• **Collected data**
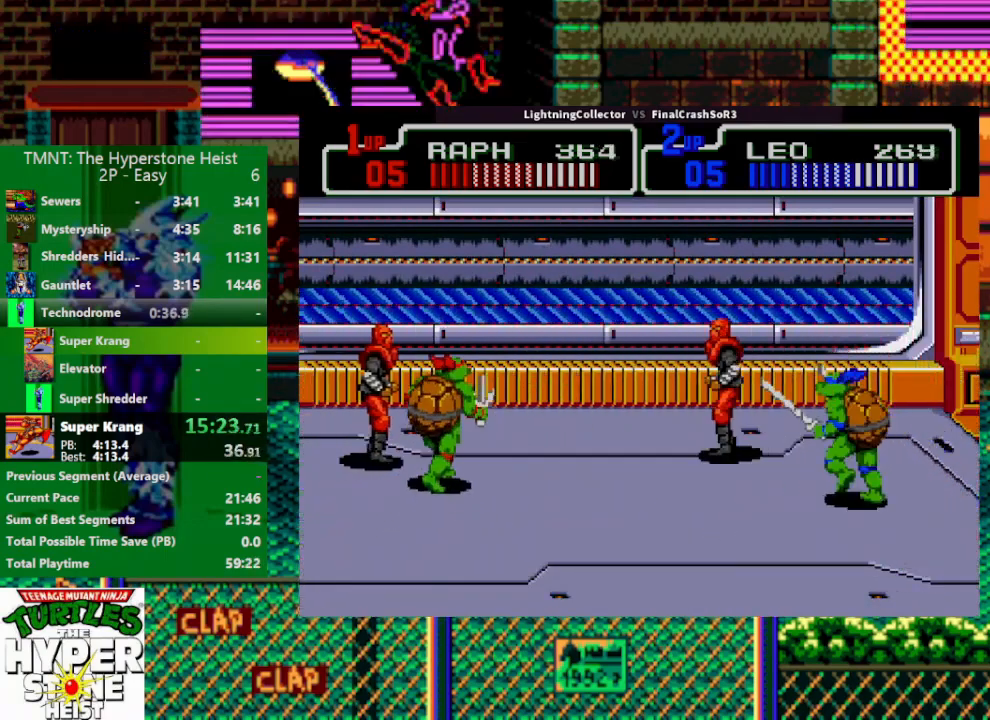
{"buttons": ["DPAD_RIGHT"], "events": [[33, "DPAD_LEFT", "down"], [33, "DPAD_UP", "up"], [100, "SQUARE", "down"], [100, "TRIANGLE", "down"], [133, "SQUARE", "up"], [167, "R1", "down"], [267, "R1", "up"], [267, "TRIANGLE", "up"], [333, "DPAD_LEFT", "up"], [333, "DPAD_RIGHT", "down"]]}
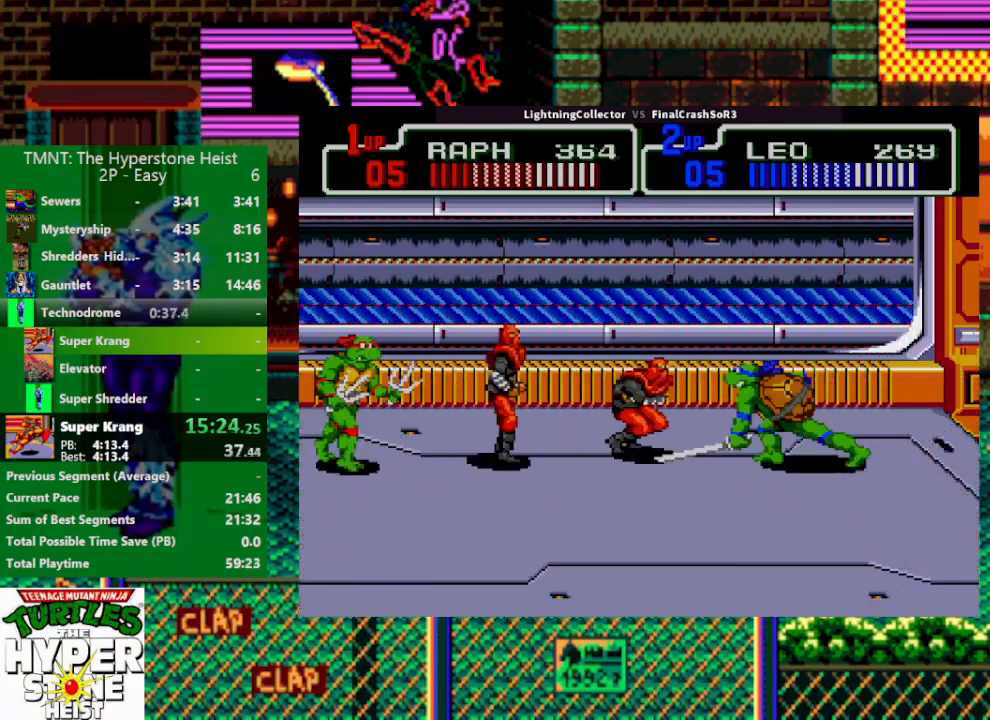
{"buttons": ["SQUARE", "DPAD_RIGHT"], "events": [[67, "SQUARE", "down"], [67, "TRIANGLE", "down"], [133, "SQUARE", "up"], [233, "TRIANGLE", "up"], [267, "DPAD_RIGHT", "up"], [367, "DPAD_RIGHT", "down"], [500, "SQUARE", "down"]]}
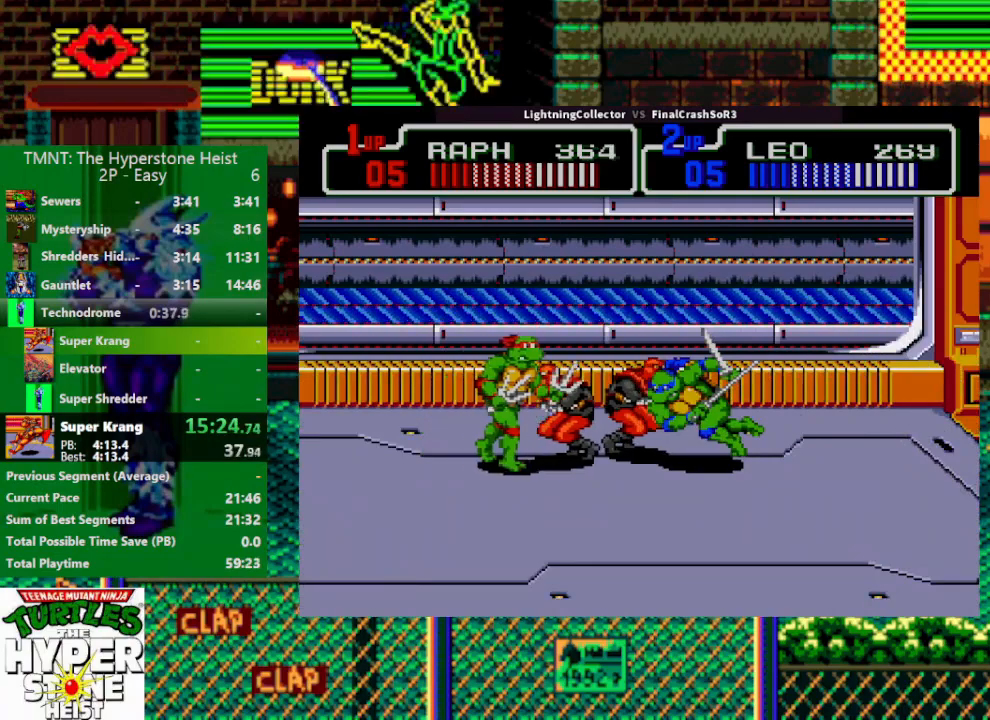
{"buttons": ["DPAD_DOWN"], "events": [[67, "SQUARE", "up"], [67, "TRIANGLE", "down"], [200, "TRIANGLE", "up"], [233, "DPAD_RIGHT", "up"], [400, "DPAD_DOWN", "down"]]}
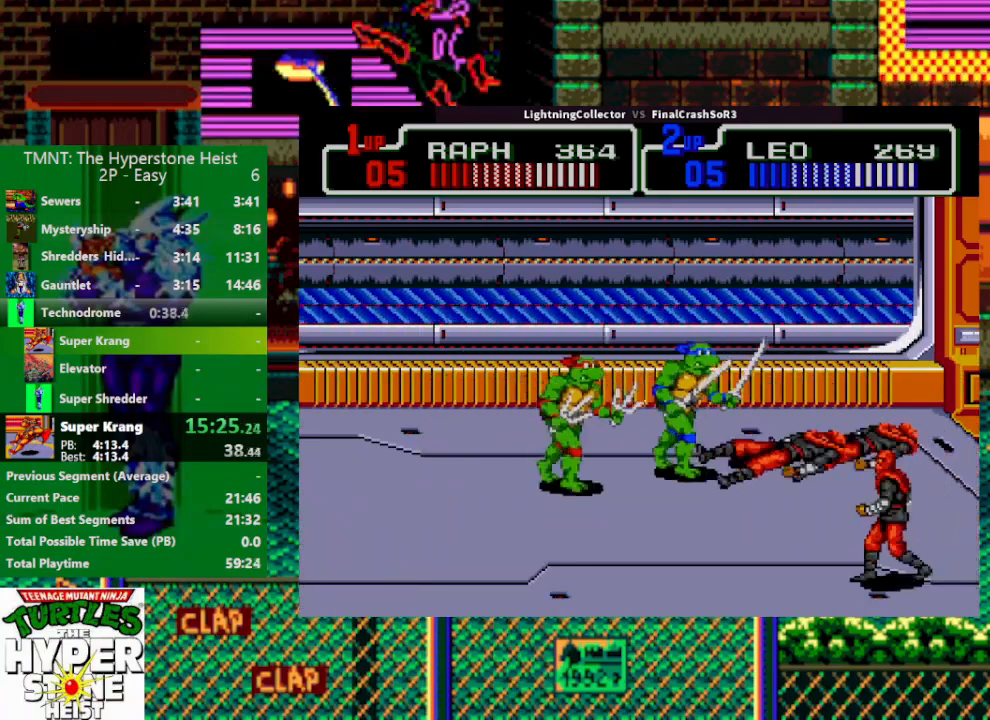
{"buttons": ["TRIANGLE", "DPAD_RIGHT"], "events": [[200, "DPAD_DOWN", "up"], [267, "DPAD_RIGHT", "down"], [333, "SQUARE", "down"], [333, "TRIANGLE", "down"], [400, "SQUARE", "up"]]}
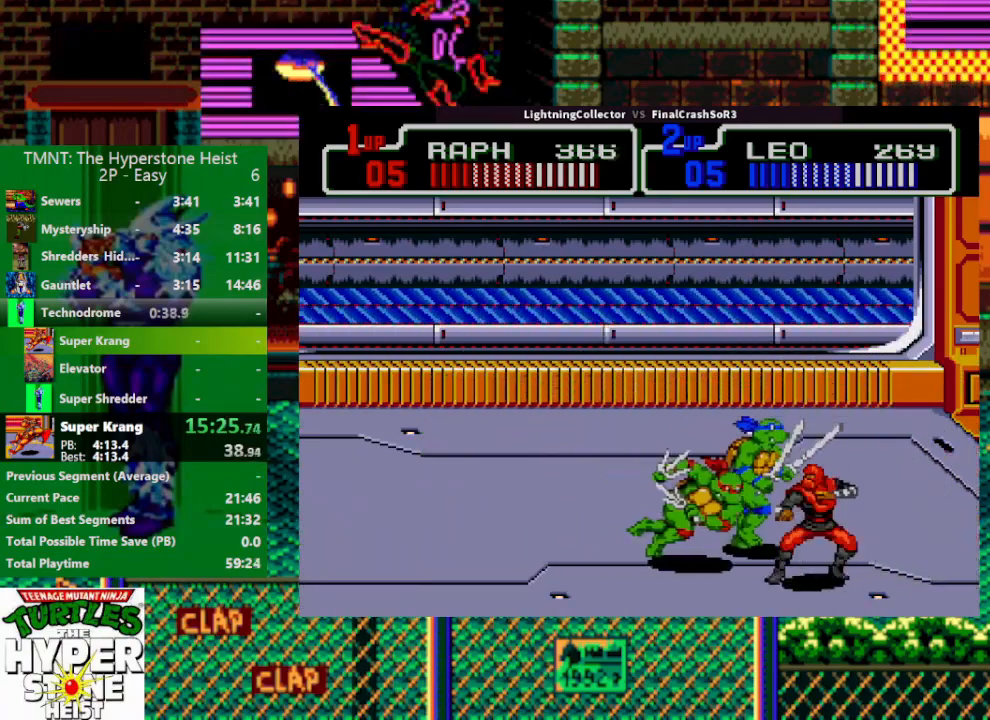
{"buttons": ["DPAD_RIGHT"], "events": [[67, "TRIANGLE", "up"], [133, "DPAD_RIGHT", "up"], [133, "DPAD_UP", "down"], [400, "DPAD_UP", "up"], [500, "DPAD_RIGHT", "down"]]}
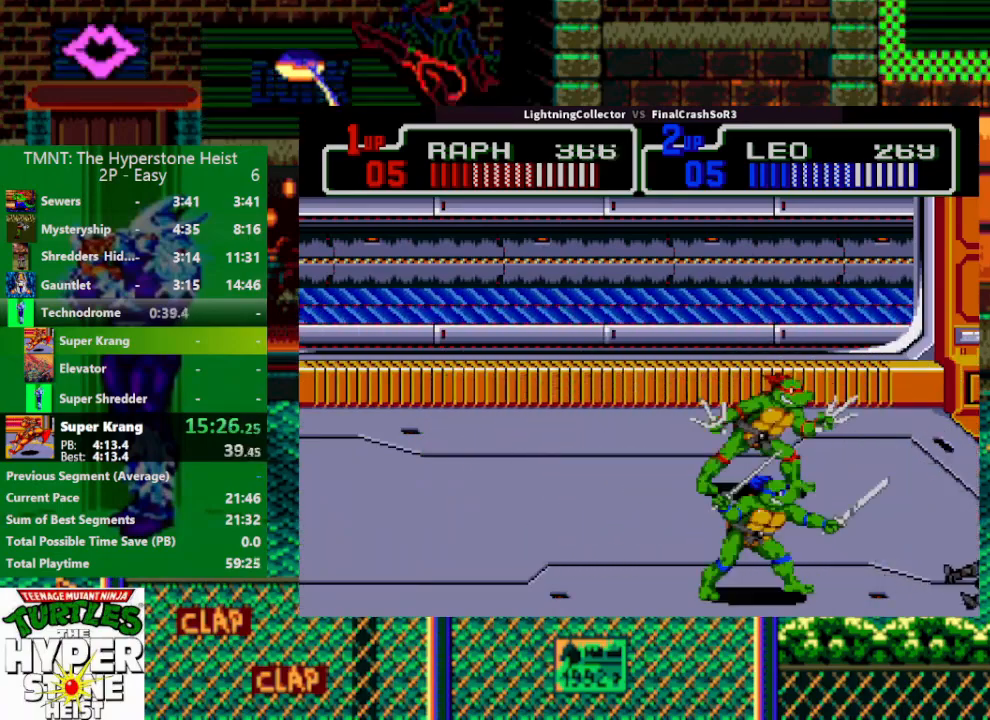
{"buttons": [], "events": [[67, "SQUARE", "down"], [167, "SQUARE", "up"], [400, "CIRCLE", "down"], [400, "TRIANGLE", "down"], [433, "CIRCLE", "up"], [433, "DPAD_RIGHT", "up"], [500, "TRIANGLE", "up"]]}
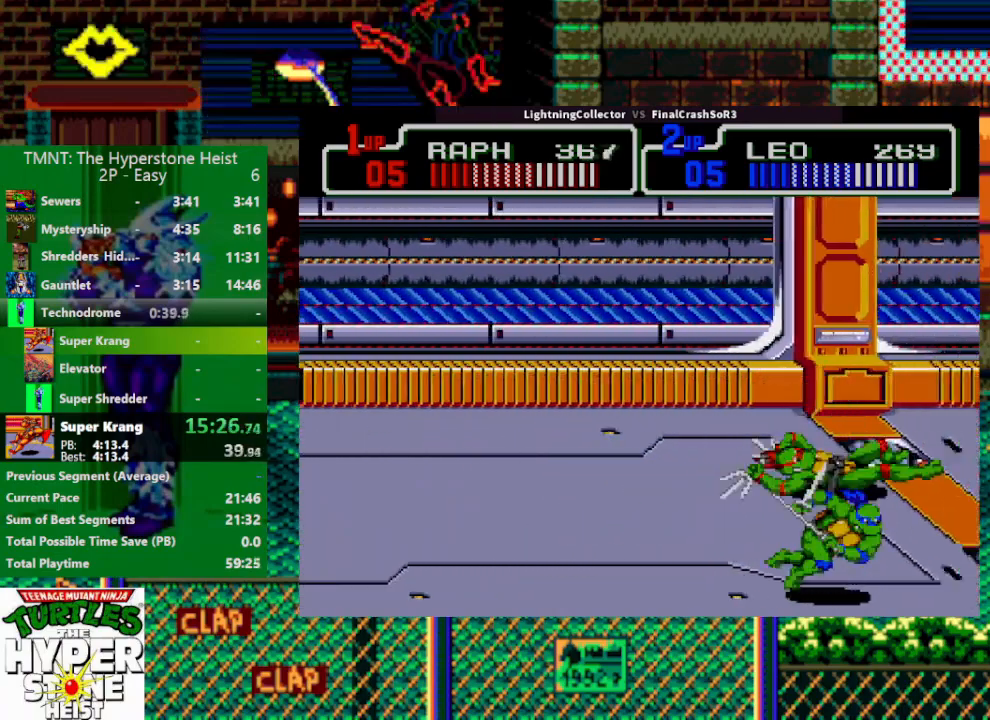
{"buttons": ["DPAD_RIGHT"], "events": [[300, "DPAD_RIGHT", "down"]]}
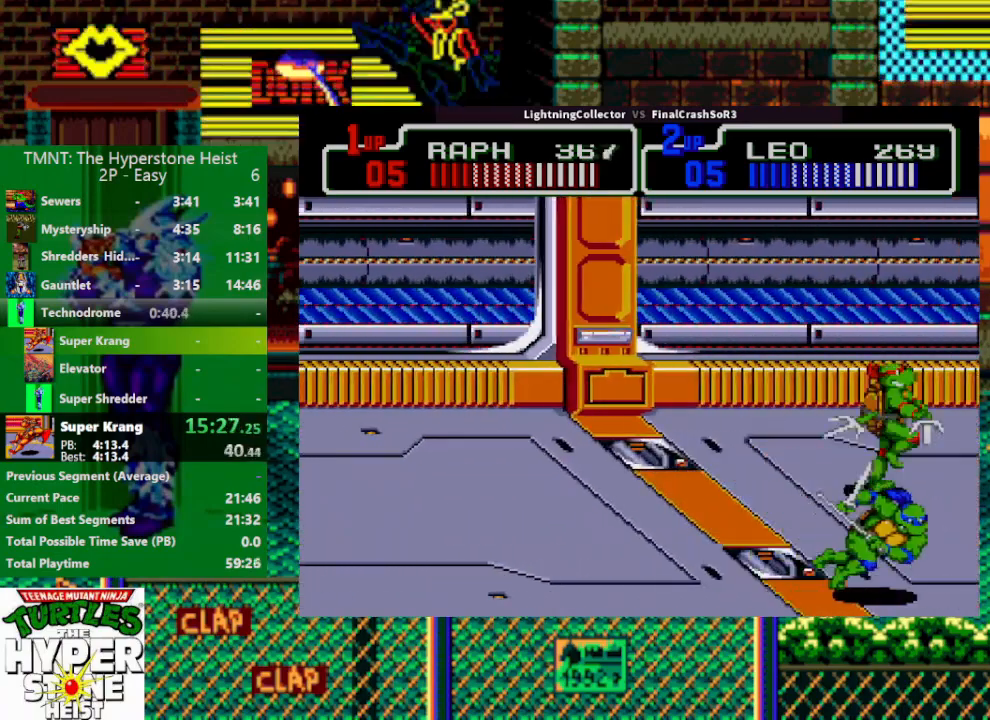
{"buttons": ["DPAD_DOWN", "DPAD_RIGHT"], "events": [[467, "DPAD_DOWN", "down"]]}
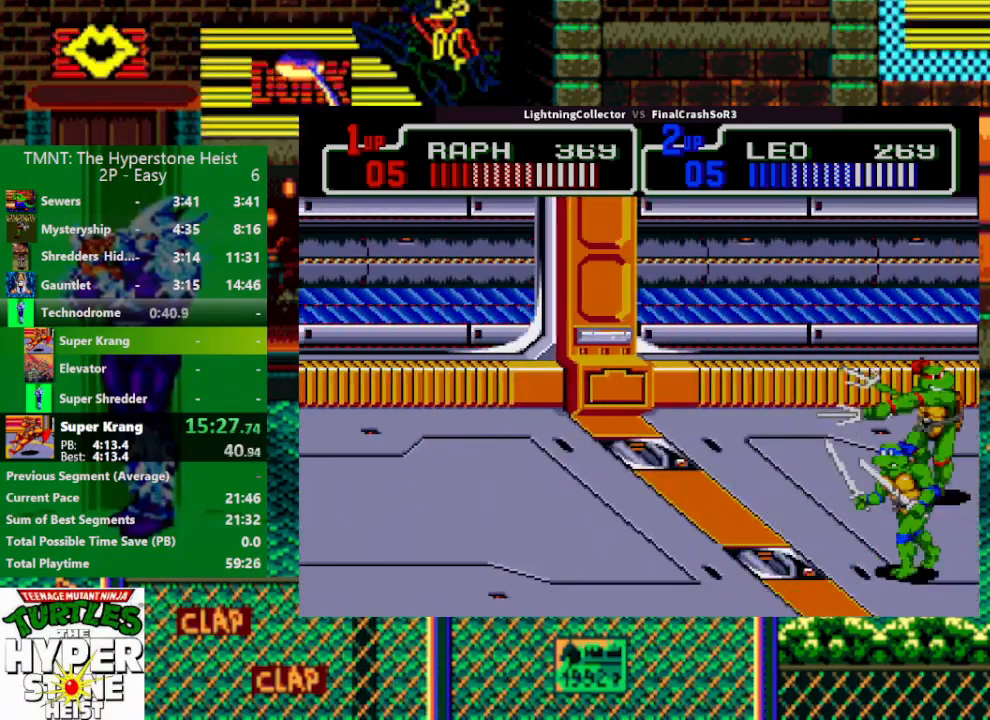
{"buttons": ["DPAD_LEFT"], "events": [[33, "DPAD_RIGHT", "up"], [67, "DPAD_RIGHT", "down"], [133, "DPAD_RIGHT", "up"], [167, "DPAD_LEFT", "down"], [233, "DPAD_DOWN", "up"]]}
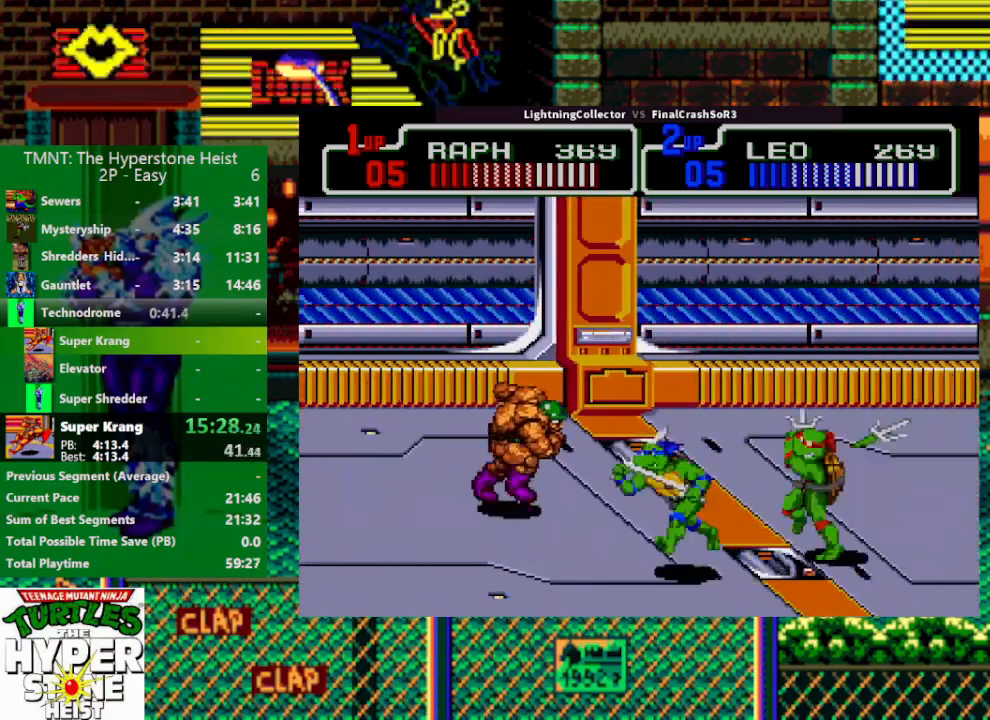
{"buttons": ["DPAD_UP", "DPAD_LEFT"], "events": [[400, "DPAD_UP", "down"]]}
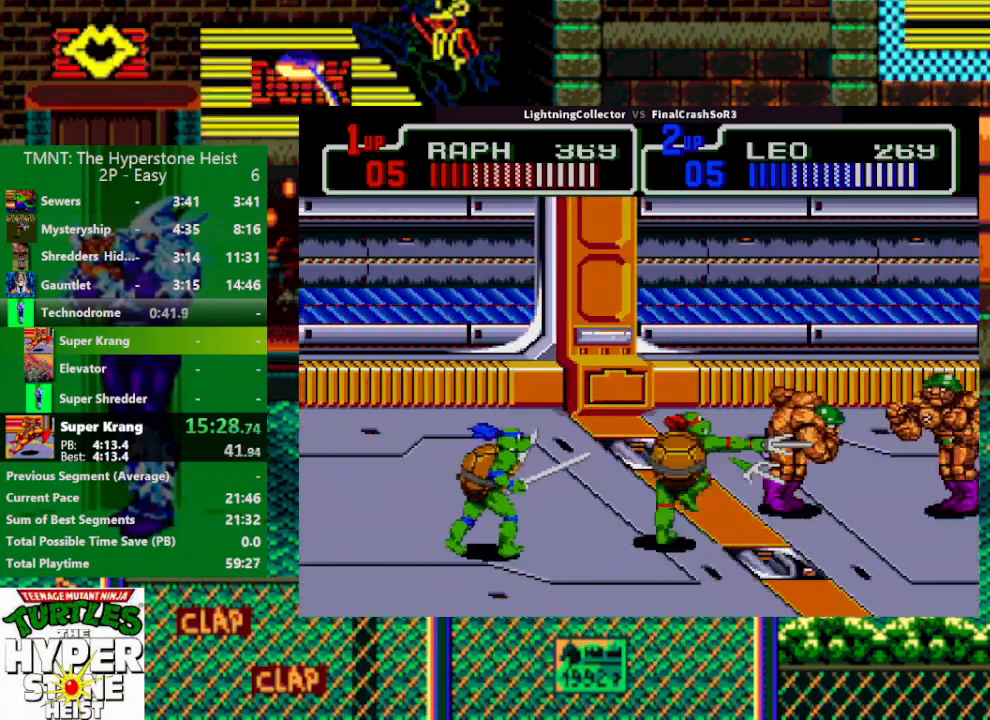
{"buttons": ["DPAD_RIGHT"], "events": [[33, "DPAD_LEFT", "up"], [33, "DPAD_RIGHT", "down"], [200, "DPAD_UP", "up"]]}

• **Problem to solve**
Write every line above out again exactly; pictures do not belong in the copy.

• **Answer box**
{"buttons": ["DPAD_RIGHT"], "events": [[33, "DPAD_LEFT", "down"], [33, "DPAD_UP", "up"], [100, "SQUARE", "down"], [100, "TRIANGLE", "down"], [133, "SQUARE", "up"], [167, "R1", "down"], [267, "R1", "up"], [267, "TRIANGLE", "up"], [333, "DPAD_LEFT", "up"], [333, "DPAD_RIGHT", "down"]]}
{"buttons": ["SQUARE", "DPAD_RIGHT"], "events": [[67, "SQUARE", "down"], [67, "TRIANGLE", "down"], [133, "SQUARE", "up"], [233, "TRIANGLE", "up"], [267, "DPAD_RIGHT", "up"], [367, "DPAD_RIGHT", "down"], [500, "SQUARE", "down"]]}
{"buttons": ["DPAD_DOWN"], "events": [[67, "SQUARE", "up"], [67, "TRIANGLE", "down"], [200, "TRIANGLE", "up"], [233, "DPAD_RIGHT", "up"], [400, "DPAD_DOWN", "down"]]}
{"buttons": ["TRIANGLE", "DPAD_RIGHT"], "events": [[200, "DPAD_DOWN", "up"], [267, "DPAD_RIGHT", "down"], [333, "SQUARE", "down"], [333, "TRIANGLE", "down"], [400, "SQUARE", "up"]]}
{"buttons": ["DPAD_RIGHT"], "events": [[67, "TRIANGLE", "up"], [133, "DPAD_RIGHT", "up"], [133, "DPAD_UP", "down"], [400, "DPAD_UP", "up"], [500, "DPAD_RIGHT", "down"]]}
{"buttons": [], "events": [[67, "SQUARE", "down"], [167, "SQUARE", "up"], [400, "CIRCLE", "down"], [400, "TRIANGLE", "down"], [433, "CIRCLE", "up"], [433, "DPAD_RIGHT", "up"], [500, "TRIANGLE", "up"]]}
{"buttons": ["DPAD_RIGHT"], "events": [[300, "DPAD_RIGHT", "down"]]}
{"buttons": ["DPAD_DOWN", "DPAD_RIGHT"], "events": [[467, "DPAD_DOWN", "down"]]}
{"buttons": ["DPAD_LEFT"], "events": [[33, "DPAD_RIGHT", "up"], [67, "DPAD_RIGHT", "down"], [133, "DPAD_RIGHT", "up"], [167, "DPAD_LEFT", "down"], [233, "DPAD_DOWN", "up"]]}
{"buttons": ["DPAD_UP", "DPAD_LEFT"], "events": [[400, "DPAD_UP", "down"]]}
{"buttons": ["DPAD_RIGHT"], "events": [[33, "DPAD_LEFT", "up"], [33, "DPAD_RIGHT", "down"], [200, "DPAD_UP", "up"]]}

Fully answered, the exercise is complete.